Они с друзьями быстро расселись по картам, натянули шлемы и перчатки. Моторы взревели. Упал черно-белый флаг, и Егор вдавил педаль газа в пол. Все, на ближайший час Нины для него не существовало. Не существовало больше вообще ничего, кроме грохота, скорости, тугого руля и пожара в крови. Ему ничего сейчас было не нужно. Только обогнать этого придурка, бортанувшего его на старте, и вырваться вперед.
* * *
Сидя в кафе, Нина отогревала озябшие руки над чашкой чая. За большими окнами-витринами сгущались сумерки, и ее клонило в сон. Ноги гудели, покрасневшие пальцы плохо слушались. Нине казалось, она согреется и растает прямо здесь. Стечет грязной лужей на пол, под подошвы собственных ботинок.
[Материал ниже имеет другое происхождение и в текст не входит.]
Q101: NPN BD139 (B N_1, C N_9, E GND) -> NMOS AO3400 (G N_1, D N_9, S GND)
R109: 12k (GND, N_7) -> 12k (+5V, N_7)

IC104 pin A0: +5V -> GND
Официантка принесла коньяк. Нина выпила залпом и оживилась. Уже с бóльшим интересом покосилась в сторону соседей. Две девицы, накупив в книжном душеспасительного чтива, обсуждали жизнь.
— Нет, я не могу, он просто душечка, — слегка в нос тянула одна.
— Точно, — вторила ей подружка, — нереальный лапочка. Такой милый, такие глазки, такой носик… Я прямо как увидела его, так и поняла — он мой! Мы созданы друг для друга. Мы — одно целое, понимаешь, половинки.
Нина осмотрелась. Ей уже несли еду, пересаживаться было поздно, да и особенно некуда. Она передвинула стул так, чтобы хотя бы оказаться спиной к этим дурам. Силикон здесь, татуаж там, гипюр, парфюм, шпилька и ужавшийся до размеров шампиньона мозг. Их было много, они вечно худели и охотились. Охотились и худели. Мужчина и тощее тело были целью и смыслом их жизни.
Нина вздохнула и уставилась в окно. Вместе с толпой пешеходов на Невском зеленого сигнала светофора ожидала вислоухая дворняга. С умным видом она нюхала воздух и внимательно смотрела по сторонам. В собаке было больше божьего промысла, чем в этих девках.
Второй коньяк несколько примирил с окружающим миром, но настроил на минорный лад. Она подумала, что никогда не назвала бы Егора милым. Рослый, крупный, немного тяжелый, черты лица резкие, крепко вылепленные, правильные. Она быстро поняла, что он непростой попутчик. Довольно мрачный, пессимистичный тип, охраняющий собственный мир от праздного интереса и от вторжения извне и признающий только одно мнение — свое. Он почти никогда не подстраивался под чужое настроение, он приносил свое. И если вдруг оно оказывалось плохим, постепенно стихал веселый смех, и неловкость и замешательство воцарялись в любой компании.
Когда они миновали первый порог влюбленности, Нина с осторожностью и опаской начала разбираться в Егоре. Как бы образован и воспитан он ни был, неуправляемая и животная натура давала о себе знать. Иногда ему удавалось скрывать ее, иногда он и не утруждал себя маскировкой. Он был опасен, а поскольку был не глуп, опасен вдвойне. Узнав его поближе, Нина запаниковала: этот мужчина мог переломить хребет любому.
Потребность во внутреннем уединении сменялась у него приступами наступательной активности. Егор представлялся ей кочевником, который часами сидит у костра, глядит в огонь и огня не видит. Медленно раскачивается из стороны в сторону, думает о своем, а потом встает солнце, он вскидывается в седло и в бешеном галопе врывается в голодные степи. Он не ест, не пьет, не спит, кормится адреналином, несется вперед, выигрывая, как ему кажется, у времени и у себя, а потом спешивается и вновь замирает у костра. Вполне возможно, того самого, который он недавно оставил. И опять смотрит перед собой и ничего не видит, и весь мир лишь обрамляет его присутствие.
Его стремление к побегу сопровождало их жизнь почти с самого начала. Нина порой удивлялась, как им вообще удается проводить время вместе. От Егора постоянно было ощущение, что он куда-то уходит, сейчас еще немного посидит, закончит телефонный разговор, допьет кофе и исчезнет. Когда вернется, неизвестно. Ей всегда было его мало, всегда не хватало. Став женой, Нина стала его ребром, а что с ребра взять — сплошное недоразумение. Хотя нет, она была не ребром — крестом, еще одним крестом, который ему предстояло тащить на своих плечах в этой нелегкой жизни.